- Task requirements
All of the records need to be retyped exactly, with no line dropped.

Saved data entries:
____

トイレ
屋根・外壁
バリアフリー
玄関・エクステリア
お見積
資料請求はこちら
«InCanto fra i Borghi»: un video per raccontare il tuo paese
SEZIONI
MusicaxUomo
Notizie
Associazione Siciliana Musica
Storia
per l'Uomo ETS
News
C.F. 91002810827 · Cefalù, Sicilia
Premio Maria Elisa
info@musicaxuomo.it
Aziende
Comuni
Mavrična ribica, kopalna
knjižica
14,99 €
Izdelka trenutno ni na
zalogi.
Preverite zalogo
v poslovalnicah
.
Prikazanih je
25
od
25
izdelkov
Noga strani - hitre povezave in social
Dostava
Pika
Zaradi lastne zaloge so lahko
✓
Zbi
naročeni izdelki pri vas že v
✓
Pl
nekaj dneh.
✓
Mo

____

- Solution for this exercise
トイレ
屋根・外壁
バリアフリー
玄関・エクステリア
お見積
資料請求はこちら
«InCanto fra i Borghi»: un video per raccontare il tuo paese
SEZIONI
MusicaxUomo
Notizie
Associazione Siciliana Musica
Storia
per l'Uomo ETS
News
C.F. 91002810827 · Cefalù, Sicilia
Premio Maria Elisa
info@musicaxuomo.it
Aziende
Comuni
Mavrična ribica, kopalna
knjižica
14,99 €
Izdelka trenutno ni na
zalogi.
Preverite zalogo
v poslovalnicah
.
Prikazanih je
25
od
25
izdelkov
Noga strani - hitre povezave in social
Dostava
Pika
Zaradi lastne zaloge so lahko
✓
Zbi
naročeni izdelki pri vas že v
✓
Pl
nekaj dneh.
✓
Mo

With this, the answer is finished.